Given passage —
Angelbird wanted to release an SSD that is more competitive in price and performance than what is available on a saturated market. When you focus a little closer on performance you can see that this SSD sits at Samsungs 840 EVO and Micron Crucial performance levels, and sure, it's there quite comfortably. Seriously, Micron and Samsung are cluster-fracking the entire market by pretty much designing SSDs that are 98% build by themselves, as such they can keep prices low and volume high. Micron (Crucial) is doing the very same thing especially now that they are moving towards the 16nm node, which means more NAND ICs per wafer = lower production costs = lower prices. Yes, it is all that simple my fellow gurus.

Raw data —
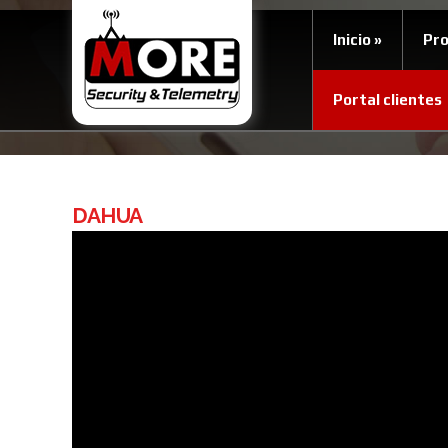
Inicio
»
Pr
Portal clientes
DAHUA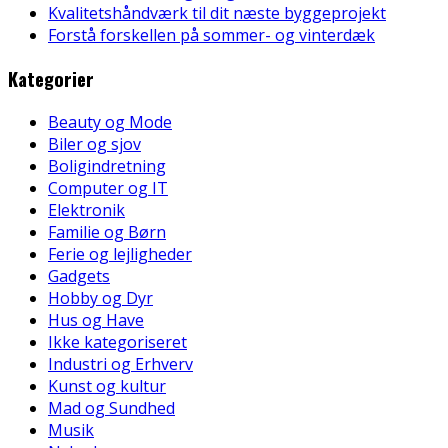
Kvalitetshåndværk til dit næste byggeprojekt
Forstå forskellen på sommer- og vinterdæk
Kategorier
Beauty og Mode
Biler og sjov
Boligindretning
Computer og IT
Elektronik
Familie og Børn
Ferie og lejligheder
Gadgets
Hobby og Dyr
Hus og Have
Ikke kategoriseret
Industri og Erhverv
Kunst og kultur
Mad og Sundhed
Musik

Job 1 —
In the SSD review passage, which node is Micron said to be moving toward?
Job 2 —
Repeat the SSD review passage word for word, starting at "Angelbird wanted to" and ending at "my fellow gurus.".

Output 1 —
The 16nm node.

Output 2 —
Angelbird wanted to release an SSD that is more competitive in price and performance than what is available on a saturated market. When you focus a little closer on performance you can see that this SSD sits at Samsungs 840 EVO and Micron Crucial performance levels, and sure, it's there quite comfortably. Seriously, Micron and Samsung are cluster-fracking the entire market by pretty much designing SSDs that are 98% build by themselves, as such they can keep prices low and volume high. Micron (Crucial) is doing the very same thing especially now that they are moving towards the 16nm node, which means more NAND ICs per wafer = lower production costs = lower prices. Yes, it is all that simple my fellow gurus.